CNR : voici comment est calculée la retraite anticipée des femmes
La ministre de la Solidarité nationale, de la Famille et de la Condition de la femme, Soraya Mouloudji, a expliqué comment se fait le calcul pour une adhésion anticipée des femmes à la CNR, c’est-à-dire prendre leur retraite avant l’âge légal de départ.
La responsable a souligné que les femmes actives dans notre pays ont accès à de nombreux avantages en matière de Sécurité sociale. Elle évoque alors la possibilité pour les femmes de partir à la retraite anticipée, et ce, en demandant à cesser de travailler avant la soixantaine, et de commencer à recevoir leurs pensions auprès de la Caisse nationale de retraite (CNR) à 55 ans au lieu de 60.
Soraya Mouloudji s’est prononcée sur la question face à la Commission de la santé, des affaires sociales, du travail et de la solidarité nationale du Conseil de la Nation (la chambre haute du Parlement algérien). L’audition a eu lieu dans le cadre de l’examen d’un projet de loi relatif à la protection et à la promotion des personnes à handicap.

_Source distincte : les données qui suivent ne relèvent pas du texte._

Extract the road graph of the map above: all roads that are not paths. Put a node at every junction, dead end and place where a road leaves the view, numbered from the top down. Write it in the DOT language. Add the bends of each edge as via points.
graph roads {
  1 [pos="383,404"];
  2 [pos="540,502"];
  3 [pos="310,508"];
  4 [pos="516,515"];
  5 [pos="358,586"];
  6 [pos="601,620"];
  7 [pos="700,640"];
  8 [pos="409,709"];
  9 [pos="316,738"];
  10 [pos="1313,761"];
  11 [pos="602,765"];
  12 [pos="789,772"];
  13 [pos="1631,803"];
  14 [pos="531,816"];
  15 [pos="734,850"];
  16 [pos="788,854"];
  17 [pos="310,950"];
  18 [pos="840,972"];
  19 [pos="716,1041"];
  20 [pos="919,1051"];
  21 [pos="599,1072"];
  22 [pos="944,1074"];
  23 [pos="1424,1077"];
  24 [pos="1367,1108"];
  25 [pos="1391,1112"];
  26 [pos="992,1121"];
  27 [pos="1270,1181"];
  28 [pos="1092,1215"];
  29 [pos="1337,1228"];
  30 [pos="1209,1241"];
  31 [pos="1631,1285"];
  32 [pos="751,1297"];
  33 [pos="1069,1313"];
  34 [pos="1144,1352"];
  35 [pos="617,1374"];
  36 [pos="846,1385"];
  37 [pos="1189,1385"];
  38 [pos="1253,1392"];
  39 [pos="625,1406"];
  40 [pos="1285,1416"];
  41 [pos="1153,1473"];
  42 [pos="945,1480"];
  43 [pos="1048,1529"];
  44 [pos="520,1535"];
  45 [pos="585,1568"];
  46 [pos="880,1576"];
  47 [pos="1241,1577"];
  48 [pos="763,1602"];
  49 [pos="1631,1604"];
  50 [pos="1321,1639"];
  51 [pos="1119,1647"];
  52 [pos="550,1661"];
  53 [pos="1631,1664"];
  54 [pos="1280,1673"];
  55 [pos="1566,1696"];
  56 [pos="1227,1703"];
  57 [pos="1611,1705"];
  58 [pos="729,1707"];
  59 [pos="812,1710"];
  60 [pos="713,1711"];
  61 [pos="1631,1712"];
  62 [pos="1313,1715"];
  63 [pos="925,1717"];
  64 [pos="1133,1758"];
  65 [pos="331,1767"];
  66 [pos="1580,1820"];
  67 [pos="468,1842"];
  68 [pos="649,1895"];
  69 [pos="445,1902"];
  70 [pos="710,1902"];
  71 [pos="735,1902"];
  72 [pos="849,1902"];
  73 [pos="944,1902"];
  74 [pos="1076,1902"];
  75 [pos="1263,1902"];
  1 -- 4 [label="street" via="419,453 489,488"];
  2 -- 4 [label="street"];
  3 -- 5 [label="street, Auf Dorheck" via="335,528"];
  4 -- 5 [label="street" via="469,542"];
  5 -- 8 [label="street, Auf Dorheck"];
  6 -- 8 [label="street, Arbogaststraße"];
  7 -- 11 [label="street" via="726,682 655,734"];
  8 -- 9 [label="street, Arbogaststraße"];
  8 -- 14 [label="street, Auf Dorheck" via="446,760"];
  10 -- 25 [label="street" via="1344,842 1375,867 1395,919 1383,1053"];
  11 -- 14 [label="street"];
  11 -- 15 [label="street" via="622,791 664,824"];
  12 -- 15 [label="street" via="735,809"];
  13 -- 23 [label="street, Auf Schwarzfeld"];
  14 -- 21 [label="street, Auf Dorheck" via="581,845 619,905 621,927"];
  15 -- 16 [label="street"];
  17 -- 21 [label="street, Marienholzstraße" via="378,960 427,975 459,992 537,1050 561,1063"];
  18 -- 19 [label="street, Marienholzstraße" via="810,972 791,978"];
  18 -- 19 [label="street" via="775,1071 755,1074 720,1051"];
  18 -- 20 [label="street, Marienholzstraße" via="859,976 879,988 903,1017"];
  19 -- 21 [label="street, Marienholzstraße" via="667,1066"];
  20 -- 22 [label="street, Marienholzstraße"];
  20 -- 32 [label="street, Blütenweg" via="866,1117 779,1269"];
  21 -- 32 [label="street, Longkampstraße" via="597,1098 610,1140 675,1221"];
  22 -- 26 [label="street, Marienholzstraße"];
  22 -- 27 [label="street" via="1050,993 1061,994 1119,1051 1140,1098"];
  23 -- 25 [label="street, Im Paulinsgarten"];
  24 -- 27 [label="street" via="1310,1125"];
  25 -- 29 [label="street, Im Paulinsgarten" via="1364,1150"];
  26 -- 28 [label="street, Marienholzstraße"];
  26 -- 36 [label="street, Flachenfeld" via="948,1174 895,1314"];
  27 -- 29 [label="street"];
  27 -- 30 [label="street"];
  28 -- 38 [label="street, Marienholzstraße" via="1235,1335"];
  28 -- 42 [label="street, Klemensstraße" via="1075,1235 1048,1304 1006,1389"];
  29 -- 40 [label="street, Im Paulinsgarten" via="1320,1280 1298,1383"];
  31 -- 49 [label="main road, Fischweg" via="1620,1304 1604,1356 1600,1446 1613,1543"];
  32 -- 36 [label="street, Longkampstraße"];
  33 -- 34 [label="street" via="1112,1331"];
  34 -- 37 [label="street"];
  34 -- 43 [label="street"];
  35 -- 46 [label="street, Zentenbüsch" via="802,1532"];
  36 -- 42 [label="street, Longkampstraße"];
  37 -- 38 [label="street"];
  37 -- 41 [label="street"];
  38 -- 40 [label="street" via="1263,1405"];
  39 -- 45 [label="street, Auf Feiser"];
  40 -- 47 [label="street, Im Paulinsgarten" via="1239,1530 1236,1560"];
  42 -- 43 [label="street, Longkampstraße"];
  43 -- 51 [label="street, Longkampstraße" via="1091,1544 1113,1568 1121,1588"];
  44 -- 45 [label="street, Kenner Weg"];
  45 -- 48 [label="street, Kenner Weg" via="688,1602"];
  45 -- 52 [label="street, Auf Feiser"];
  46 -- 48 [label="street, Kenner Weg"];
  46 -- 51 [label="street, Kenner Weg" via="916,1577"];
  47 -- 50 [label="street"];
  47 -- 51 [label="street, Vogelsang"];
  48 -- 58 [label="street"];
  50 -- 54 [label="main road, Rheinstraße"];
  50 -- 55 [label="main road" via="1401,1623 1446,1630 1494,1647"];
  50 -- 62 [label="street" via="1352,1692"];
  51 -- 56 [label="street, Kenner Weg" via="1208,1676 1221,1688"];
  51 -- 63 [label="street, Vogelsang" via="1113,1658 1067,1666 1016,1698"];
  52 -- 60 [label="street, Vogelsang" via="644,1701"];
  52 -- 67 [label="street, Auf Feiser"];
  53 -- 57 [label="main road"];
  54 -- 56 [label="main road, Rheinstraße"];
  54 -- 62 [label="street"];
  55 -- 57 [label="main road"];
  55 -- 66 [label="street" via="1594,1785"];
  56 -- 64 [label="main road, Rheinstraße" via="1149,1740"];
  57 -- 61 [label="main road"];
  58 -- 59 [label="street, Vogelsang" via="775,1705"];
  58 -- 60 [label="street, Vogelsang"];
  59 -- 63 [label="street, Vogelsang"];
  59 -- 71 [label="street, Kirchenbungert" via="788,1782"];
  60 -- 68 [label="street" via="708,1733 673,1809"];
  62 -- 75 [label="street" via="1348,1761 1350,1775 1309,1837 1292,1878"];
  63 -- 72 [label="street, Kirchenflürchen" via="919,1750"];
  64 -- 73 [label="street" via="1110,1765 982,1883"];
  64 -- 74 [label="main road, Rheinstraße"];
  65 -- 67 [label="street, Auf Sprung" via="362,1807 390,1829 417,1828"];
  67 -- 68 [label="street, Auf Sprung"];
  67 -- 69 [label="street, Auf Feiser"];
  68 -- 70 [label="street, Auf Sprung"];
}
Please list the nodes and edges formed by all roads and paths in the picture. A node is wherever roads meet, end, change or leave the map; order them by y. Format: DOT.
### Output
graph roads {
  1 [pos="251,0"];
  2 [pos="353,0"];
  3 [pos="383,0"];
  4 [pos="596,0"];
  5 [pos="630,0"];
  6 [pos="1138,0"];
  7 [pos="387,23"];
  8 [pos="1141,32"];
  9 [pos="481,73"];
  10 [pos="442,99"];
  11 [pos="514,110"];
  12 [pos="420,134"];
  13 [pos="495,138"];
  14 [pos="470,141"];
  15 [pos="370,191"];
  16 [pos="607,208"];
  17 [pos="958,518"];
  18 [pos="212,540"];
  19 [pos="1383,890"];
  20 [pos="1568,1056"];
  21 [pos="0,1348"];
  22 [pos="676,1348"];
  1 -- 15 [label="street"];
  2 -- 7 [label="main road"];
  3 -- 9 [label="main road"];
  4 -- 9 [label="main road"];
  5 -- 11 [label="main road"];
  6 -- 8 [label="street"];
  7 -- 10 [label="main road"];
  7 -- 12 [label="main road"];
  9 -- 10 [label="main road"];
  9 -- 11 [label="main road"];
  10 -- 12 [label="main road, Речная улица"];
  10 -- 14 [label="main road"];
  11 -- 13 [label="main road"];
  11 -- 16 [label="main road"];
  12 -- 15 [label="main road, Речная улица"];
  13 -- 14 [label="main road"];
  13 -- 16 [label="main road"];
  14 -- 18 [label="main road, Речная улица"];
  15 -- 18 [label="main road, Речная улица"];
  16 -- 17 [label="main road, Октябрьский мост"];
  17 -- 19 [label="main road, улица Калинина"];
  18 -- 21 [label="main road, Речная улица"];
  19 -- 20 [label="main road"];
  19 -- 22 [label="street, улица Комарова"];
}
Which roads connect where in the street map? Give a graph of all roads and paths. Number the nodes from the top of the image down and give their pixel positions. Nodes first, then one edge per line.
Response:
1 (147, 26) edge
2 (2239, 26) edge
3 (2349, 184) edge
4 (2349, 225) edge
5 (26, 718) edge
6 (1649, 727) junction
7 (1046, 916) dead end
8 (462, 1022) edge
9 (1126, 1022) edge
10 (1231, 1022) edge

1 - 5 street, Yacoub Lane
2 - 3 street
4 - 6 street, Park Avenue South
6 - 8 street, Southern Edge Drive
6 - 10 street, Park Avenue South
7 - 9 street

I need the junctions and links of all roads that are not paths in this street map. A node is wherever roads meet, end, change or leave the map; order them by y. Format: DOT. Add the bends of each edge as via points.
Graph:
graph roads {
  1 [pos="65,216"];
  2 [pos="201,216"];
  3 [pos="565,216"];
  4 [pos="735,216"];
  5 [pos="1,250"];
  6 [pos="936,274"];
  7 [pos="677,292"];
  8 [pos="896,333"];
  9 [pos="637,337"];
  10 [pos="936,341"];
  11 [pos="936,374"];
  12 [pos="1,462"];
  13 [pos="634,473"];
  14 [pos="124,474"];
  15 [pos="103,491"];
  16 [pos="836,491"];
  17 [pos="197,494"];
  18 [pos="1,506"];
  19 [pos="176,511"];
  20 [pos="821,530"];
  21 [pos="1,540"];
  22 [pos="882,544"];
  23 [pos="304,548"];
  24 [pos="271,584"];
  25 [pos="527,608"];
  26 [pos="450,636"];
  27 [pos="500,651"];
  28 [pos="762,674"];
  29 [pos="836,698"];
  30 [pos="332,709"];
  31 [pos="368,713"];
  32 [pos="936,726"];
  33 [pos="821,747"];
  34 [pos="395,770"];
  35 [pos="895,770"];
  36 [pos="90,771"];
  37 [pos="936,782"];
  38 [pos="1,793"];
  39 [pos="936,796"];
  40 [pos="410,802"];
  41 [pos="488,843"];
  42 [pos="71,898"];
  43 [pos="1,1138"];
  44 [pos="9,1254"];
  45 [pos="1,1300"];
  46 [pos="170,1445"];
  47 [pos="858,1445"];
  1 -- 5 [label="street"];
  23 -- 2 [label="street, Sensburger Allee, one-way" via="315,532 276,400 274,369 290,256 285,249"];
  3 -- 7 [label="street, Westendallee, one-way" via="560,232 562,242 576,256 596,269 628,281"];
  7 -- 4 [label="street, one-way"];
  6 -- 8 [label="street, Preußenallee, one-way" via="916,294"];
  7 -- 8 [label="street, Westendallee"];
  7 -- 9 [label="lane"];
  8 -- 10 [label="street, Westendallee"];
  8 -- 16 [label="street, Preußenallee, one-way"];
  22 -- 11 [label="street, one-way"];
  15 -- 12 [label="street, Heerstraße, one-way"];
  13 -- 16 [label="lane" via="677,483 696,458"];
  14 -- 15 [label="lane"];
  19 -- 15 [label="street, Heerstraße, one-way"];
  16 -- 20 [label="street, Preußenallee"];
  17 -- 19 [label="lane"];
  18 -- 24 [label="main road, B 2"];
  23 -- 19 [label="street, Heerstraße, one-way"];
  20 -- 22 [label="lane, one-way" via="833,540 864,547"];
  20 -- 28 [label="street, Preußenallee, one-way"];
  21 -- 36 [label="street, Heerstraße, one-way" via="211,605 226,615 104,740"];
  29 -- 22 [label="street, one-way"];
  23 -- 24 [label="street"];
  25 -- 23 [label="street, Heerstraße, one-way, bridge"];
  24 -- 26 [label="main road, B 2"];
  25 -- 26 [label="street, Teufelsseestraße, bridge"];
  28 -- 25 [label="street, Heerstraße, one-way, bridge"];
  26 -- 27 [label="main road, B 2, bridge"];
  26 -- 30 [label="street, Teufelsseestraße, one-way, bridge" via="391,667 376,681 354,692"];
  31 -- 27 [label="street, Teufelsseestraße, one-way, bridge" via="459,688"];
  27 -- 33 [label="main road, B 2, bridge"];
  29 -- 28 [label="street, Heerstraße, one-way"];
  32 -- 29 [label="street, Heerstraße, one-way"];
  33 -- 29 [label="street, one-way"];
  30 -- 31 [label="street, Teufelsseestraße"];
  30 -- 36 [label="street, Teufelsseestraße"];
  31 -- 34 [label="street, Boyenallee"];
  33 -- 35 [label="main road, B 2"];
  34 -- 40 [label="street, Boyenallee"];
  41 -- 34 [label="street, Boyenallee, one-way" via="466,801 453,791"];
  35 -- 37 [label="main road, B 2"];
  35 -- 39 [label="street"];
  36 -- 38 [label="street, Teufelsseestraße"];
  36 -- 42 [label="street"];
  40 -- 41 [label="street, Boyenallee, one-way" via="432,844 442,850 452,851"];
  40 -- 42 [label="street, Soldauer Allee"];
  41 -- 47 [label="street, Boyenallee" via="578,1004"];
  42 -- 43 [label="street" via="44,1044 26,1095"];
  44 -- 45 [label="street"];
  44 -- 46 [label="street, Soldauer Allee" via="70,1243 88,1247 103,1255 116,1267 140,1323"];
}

La ministre a donc en profité pour souligner que la femme travailleuse ayant élevé un ou plusieurs enfants pendant au moins neuf (9) ans bénéficiera d’une réduction d’âge d’un (1) an par enfant, dans la limite de trois (3) ans. Cela permet alors aux femmes en Algérie d’adhérer à la CNR plutôt à travers la retraite anticipée.
Congé de maternité, égalité des salaires et allocation chômage
Mouloudji note en outre que l’Algérienne active et mère de famille conserve, après son congé de maternité, son poste et son droit à la promotion, ainsi que tous les avantages dont elle jouit en tant que femme qui travaille.
La membre de l’Exécutif a continué en ajoutant qu’à la différence de nombreux pays développés, la femme en Algérie bénéficie de l’égalité de son salaire avec celui de l’homme. Tout comme lui, elle profite du droit de percevoir l’allocation chômage.
Selon la ministre de la Solidarité nationale, cette égalité salariale témoigne de la vision à long terme et de la volonté de consolider les acquis de la femme active. Elle poursuit en estimant qu’il s’agit d’un soutien et d’une reconnaissance envers celle qui élève les générations, constituant le pilier de la famille et de sa stabilité.